Selon le secrétaire national du SNJ-CGT, cette étape politique est dangereuse pour les porteurs de la loi : « La procédure est la suivante : soit le Sénat, qui est dominé par le groupe LR [LaRem est très minoritaire, Ndlr], adopte la loi ; on peut se retrouver alors dans une situation où le gouvernement promulgue la loi, mais ne l’applique pas, comme cela a été le cas avec le CPE. Soit, et c’est très probable, le texte est modifié, et on déclenche une commission mixte paritaire. Mais si elle n’arrive pas à se mettre d’accord, c’est le texte adopté par l’Assemblée nationale qui est validé. Quoi qu’il arrive, le gouvernement aura perdu de sa crédibilité et de son emprise. »
La contestation se cristallise également autour du Schéma national du maintien de l’ordre entré en vigueur en septembre. Présenté comme un dispositif censé mieux protéger les manifestations contre les casseurs et empêcher la violence et la dégradation des biens, il est perçu au contraire comme plus contraignant, notamment pour les journalistes. Ils doivent s’accréditer auprès des préfectures pour couvrir les évènements sur la voie publique, avoir une carte de presse — ce qui n’est pas obligatoire dans la profession — et surtout, obéir à un ordre de dispersion. « Ces dispositions sont hallucinantes », poursuit Emmanuel Vire, « on est là pour couvrir un évènement et informer ».
Roselyne Bachelot reçoit les syndicats de journalistes vendredi 4 décembre
C’est bien tout l’enjeu de la coordination, qui poursuit la pression sur le gouvernement, considérant que le mandat n’est pas atteint.
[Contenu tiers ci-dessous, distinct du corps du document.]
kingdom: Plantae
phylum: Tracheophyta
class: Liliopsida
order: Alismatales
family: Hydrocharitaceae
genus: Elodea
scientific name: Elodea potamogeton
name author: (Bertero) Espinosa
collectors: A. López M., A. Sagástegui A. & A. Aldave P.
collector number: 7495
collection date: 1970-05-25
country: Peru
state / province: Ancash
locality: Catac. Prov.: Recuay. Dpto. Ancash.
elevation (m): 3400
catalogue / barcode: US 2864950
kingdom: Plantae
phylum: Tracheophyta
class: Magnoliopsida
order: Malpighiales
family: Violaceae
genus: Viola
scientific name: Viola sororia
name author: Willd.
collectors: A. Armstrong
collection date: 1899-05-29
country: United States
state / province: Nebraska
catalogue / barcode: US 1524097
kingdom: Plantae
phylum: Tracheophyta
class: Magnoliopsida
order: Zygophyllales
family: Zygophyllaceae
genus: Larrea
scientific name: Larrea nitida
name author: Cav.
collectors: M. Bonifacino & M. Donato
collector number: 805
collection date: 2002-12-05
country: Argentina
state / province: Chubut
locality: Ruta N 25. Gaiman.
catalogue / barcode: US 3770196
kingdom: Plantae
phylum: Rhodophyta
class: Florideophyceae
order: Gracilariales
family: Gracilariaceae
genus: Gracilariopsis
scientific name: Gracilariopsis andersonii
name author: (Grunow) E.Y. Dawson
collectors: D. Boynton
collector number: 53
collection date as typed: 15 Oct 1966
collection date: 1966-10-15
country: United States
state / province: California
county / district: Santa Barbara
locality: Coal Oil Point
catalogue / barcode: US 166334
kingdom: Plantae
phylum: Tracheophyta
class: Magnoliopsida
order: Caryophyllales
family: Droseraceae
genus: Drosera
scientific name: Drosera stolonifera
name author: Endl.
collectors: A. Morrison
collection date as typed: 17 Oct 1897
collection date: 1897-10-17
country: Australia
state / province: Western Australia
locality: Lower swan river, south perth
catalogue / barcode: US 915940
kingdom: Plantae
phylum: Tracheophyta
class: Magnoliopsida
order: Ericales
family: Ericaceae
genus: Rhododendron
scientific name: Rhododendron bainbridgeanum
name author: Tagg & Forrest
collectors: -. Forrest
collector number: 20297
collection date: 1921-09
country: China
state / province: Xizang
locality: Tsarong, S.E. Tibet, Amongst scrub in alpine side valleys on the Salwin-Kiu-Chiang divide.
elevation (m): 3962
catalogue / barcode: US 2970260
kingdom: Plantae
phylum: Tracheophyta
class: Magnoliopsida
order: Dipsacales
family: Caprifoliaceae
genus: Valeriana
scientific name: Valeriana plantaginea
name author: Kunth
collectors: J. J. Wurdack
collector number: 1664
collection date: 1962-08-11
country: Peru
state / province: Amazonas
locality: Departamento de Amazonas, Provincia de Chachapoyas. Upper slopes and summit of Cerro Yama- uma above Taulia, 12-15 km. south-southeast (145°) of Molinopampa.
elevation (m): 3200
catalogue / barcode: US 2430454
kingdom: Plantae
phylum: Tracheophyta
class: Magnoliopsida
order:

Car les articles 21 et 22 visent à « l’instauration d’outils de surveillance de masse » et rendent « illusoire la protection des sources des journalistes et des lanceurs d’alerte », tandis que l’article 24 pourrait « sortir de la proposition de loi Sécurité globale… pour mieux inclure ses dispositions dans l’article 25 de la loi sur le séparatisme », souligne le communiqué de la coordination du 2 décembre. « La coordination nationale en appelle à présent directement au président de la République afin qu’il les retire », poursuit Emmanuel Vire, « l‘ONU condamne, l’UE s’alarme. S’il est aussi attaché à l’image de la France et aux libertés, il faut qu’il retire cette loi. »
En attendant, les syndicats de journalistes seront reçus vendredi par Roselyne Bachelot, qui veut reprendre la main sur ses prérogatives. La ministre de la Culture, qui est aussi celle de la communication dont dépendent les journalistes, serait en effet contrariée de ne pas avoir été concertée sur ce projet de loi. « Qu’on ne consulte pas les syndicats de journalistes, passe encore. Mais qu’on oublie d’en parler avec une ministre concernée, c’est maladroit. Et Roselyne Bachelot l’a apparemment fait savoir auprès du président. Nous irons donc à 10h pour rencontrer la ministre, et nous tiendrons une conférence de presse à 11h30. »
Si la coordination nationale est tombée d’accord sur le principe du retrait des trois articles qui font polémique, le SNJ-CGT demande l’abandon complet de la loi de « Sécurité globale », qu’il attaque devant le Conseil d’État avec la CGT dans son ensemble.